Regular readers of this blog will know that I’ve been forecasting for some time that data integrity will be the next big thing. That’s nothing new. But what’s really interesting is that many of my fellow security professionals are now starting to say the same thing. Data integrity was certainly one of the hottest issues raised at last week’s Infosecurity Europe Advisory Panel. I’ve previously commented that it might take five years for people to respond to this challenge. Hopefully, awareness of the problem space might start to take off during 2010.
Data integrity is the third and arguably the most significant phase of information security.
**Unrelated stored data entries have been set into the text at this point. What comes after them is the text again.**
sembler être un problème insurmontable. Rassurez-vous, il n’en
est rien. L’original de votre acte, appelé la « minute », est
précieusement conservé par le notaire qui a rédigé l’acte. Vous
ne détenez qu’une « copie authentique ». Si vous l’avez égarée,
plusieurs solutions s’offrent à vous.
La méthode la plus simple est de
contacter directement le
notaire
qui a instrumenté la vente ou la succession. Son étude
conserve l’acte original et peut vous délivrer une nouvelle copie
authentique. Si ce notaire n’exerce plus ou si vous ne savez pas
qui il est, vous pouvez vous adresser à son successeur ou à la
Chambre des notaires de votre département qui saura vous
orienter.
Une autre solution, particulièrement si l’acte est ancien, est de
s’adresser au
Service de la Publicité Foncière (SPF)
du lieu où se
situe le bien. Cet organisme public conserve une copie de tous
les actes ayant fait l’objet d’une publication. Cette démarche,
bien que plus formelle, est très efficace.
It’s the final frontier to be tackled in contemporary information security, which is based on the three pillars of confidentiality, integrity and availability: a long-standing fusion of three distinct objectives that collectively map out a solution space that still contains many gaps. It’s understandable that people tend to notice the availability and confidentiality aspects of security well before they spot the integrity issue. But the integrity challenge is quietly building up into a dangerous exposure. Bad data undermines business confidence, and in extreme cases it can permanently reduce the value of business services.
So why is data integrity such an issue? Firstly, much of our data is already bad but we don’t advertise that fact. We keep it quiet. In many databases, it’s not unusual to find that up to half the records contain errors of one sort or another. That’s due to a combination of factors, ranging from transcription errors in call centres to the inevitable temptation to re-use old data outside of its original context. On top of that we have a range of network effects that distort incoming data through Chinese whispers, rumour, spin or good old fear, uncertainty and doubt. There’s a tendency to believe anything that you hear from several different sources. In large networks, that can be deadly. But the most disturbing concern is the threat of an unauthorised intruder deliberately changing data to cause harm, whether for financial gain, spite or sabotage.
The starting point in addressing this relatively new problem space is to recognise that we need standards to assure customers, citizens and other stakeholders of the quality of the information in our databases. It’s quite outrageous that none exist for services that can have a major impact on people’s lives. A single percentage of error in a national database can represent a population the size of a major city. That demands scrutiny. Once we can see the size of the current exposure, there’s no doubt that society and the media will demand action. But until that happens we’re sitting on a ticking time-bomb that’s just waiting to explode.